I called Detonix today. There is no answer and no phone mail. I looked up the website, and it is down. Are they still in business?


----------



## Mike Barham (Mar 30, 2006)

Old Padawan said:


> I called Detonix today. There is no answer and no phone mail. I looked up the website, and it is down. Are they still in business?


Wouldn't be the first time Detonics went out of business.


----------



## Shipwreck (Jan 26, 2006)

I read on another forum a week or two ago that the pres of the company had some ATF problems. He may be looking at prosecution and was leaving the company. Supposedly, some other people were going to try to keep running the company.

All I know.


----------



## rachilders (Oct 25, 2006)

I just checked the Detonic's USA website and it said the site was being revamped. I don't know if this is a way of closing the site without causing speculation or the site is ACTUALLY being overhauled.
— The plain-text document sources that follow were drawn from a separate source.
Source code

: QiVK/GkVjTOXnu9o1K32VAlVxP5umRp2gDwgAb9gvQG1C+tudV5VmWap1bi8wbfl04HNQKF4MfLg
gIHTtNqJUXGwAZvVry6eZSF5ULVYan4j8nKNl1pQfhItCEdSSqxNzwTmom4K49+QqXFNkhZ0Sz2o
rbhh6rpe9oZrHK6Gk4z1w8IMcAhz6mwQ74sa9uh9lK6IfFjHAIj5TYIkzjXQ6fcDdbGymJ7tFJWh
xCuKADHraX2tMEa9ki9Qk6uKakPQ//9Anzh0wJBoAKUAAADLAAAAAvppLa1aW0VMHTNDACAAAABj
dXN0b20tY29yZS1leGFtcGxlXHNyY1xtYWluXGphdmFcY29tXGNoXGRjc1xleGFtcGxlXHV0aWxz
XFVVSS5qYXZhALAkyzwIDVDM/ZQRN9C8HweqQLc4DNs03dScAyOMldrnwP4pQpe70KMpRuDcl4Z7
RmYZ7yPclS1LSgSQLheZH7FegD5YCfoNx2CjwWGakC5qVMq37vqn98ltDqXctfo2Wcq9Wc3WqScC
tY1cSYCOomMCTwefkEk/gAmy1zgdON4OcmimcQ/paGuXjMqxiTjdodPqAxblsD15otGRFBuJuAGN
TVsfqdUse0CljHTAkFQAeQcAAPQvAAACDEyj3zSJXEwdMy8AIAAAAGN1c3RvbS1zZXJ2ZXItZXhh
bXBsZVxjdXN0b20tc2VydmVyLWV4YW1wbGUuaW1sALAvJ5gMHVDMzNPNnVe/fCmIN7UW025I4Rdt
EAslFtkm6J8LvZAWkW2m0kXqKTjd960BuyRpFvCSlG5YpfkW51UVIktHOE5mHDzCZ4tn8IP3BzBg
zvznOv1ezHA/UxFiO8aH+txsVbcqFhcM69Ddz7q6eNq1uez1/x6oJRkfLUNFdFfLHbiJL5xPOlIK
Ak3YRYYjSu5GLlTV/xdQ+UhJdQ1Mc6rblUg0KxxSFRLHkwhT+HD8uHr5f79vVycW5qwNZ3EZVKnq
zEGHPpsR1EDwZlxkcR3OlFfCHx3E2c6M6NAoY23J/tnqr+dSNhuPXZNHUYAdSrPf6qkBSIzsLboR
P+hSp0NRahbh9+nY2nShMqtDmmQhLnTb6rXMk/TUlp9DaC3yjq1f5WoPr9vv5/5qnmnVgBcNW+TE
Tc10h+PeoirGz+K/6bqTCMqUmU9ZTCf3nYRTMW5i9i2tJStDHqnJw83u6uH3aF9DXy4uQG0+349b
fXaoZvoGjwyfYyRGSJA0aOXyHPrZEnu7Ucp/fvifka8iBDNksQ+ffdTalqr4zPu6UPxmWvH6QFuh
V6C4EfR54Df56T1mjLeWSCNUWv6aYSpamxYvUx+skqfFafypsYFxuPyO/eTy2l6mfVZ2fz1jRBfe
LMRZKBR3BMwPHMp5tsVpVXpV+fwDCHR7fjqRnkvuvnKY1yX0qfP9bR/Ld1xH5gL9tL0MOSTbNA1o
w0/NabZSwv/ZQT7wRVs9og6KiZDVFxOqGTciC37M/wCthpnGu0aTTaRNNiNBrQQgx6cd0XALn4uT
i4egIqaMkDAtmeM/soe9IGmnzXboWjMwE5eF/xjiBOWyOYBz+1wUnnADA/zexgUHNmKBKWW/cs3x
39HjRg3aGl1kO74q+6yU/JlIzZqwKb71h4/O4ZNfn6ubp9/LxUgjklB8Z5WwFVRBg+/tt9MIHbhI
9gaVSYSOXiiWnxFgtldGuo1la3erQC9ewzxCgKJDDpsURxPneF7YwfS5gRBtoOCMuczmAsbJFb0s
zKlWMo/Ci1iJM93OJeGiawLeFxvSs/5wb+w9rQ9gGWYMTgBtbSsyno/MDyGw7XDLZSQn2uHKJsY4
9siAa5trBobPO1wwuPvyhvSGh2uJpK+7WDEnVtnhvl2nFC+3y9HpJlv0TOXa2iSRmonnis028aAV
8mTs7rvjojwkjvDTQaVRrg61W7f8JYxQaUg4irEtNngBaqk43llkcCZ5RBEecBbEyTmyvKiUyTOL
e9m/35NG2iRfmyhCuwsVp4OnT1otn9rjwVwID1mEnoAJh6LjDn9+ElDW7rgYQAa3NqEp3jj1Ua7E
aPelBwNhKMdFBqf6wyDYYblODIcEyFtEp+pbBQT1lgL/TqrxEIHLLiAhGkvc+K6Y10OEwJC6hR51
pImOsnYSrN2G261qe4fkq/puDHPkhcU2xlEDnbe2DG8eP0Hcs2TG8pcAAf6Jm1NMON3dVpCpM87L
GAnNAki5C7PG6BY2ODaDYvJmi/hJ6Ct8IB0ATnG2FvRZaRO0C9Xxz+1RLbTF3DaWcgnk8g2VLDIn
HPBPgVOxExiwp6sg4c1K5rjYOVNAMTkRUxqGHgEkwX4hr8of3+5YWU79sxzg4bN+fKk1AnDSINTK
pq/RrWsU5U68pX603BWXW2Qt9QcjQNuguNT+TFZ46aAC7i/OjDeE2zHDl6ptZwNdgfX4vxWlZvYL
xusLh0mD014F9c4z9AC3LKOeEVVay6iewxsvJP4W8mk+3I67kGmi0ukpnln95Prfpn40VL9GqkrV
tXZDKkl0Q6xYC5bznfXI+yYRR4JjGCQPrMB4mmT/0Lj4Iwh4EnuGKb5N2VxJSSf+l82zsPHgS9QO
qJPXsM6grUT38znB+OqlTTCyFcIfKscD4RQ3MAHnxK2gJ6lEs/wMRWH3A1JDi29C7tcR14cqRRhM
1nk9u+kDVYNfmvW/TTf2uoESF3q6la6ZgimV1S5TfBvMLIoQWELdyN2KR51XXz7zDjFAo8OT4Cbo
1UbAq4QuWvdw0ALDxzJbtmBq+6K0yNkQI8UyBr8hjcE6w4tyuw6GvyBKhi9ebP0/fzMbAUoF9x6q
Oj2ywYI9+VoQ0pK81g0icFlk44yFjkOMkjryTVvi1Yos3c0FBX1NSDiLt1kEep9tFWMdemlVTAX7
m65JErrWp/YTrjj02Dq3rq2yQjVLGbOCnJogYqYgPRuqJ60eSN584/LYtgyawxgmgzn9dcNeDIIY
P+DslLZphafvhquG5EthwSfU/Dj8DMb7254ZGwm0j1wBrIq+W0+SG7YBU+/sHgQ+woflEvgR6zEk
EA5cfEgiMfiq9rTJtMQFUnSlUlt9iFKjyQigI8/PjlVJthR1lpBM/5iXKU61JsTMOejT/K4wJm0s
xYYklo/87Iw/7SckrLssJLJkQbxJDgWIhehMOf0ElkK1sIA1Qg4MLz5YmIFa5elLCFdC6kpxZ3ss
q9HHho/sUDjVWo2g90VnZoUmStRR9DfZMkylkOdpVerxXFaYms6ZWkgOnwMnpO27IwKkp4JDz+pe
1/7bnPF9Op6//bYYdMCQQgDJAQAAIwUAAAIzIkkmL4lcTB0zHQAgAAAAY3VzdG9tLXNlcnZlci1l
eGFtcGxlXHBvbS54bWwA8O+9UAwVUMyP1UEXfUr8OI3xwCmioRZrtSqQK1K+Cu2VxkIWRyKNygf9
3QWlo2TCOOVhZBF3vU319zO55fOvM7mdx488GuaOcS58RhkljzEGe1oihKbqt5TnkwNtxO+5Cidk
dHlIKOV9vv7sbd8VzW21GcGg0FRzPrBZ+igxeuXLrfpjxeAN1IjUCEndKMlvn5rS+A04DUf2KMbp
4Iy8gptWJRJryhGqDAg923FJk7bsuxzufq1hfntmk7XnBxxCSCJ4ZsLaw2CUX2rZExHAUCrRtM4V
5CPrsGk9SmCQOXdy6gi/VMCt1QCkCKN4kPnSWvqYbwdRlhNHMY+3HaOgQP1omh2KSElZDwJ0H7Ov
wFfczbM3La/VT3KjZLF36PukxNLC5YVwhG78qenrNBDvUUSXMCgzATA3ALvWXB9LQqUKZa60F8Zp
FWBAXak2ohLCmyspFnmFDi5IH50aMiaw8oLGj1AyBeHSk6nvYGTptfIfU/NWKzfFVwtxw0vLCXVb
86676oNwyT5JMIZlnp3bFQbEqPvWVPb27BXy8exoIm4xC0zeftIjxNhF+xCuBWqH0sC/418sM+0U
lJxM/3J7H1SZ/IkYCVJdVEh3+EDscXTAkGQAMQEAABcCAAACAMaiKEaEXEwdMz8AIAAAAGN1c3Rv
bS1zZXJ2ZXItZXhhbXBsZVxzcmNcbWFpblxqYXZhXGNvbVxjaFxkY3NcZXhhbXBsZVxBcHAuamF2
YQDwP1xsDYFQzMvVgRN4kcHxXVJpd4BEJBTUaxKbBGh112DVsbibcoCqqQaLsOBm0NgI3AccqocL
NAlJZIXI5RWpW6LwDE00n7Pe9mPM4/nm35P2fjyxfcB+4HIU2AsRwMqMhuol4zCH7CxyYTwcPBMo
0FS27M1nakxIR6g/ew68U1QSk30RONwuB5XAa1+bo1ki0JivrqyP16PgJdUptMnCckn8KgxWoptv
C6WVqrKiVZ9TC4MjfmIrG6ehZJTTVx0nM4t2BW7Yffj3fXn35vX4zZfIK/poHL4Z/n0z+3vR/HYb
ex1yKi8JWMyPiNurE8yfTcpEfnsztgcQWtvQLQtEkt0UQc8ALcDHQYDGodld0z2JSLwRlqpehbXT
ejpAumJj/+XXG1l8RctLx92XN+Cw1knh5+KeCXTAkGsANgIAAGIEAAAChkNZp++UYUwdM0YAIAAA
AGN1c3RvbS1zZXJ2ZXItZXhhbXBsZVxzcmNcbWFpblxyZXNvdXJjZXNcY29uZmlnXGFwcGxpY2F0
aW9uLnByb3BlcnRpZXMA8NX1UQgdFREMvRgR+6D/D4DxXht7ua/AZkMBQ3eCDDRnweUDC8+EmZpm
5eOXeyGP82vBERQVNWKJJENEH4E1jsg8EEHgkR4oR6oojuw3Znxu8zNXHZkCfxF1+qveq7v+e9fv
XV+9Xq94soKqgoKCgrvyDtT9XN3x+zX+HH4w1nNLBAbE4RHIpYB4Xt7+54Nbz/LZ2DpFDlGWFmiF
It is unusual for a high profile company to simply shut down a web site for weeks at a time these days without an alternate site being available or the old site working at a reduced capacity until the new site is up and running.


----------



## Vom Kriege (May 5, 2006)

_Shooting Gallery_ just did a profile on them a few weeks ago. The company is based about 30 minutes or so from my home. I haven't seen anything in the local press about them having troubles.


----------



## Mike Barham (Mar 30, 2006)

I read today that Detonics USA is changing locations. Apparently 176 guns have gone missing. BATFE is investigating, and Jerry Ahern is no longer associated with the company.

The Detonics name seems to be under a perpetual cloud. This latest incarnation never gave me a warm fuzzy, anyway, since the whole thing was sort of colored by association with Mr. Ahern's cartoonish "Survivalist" pulp fiction of two decades ago.


----------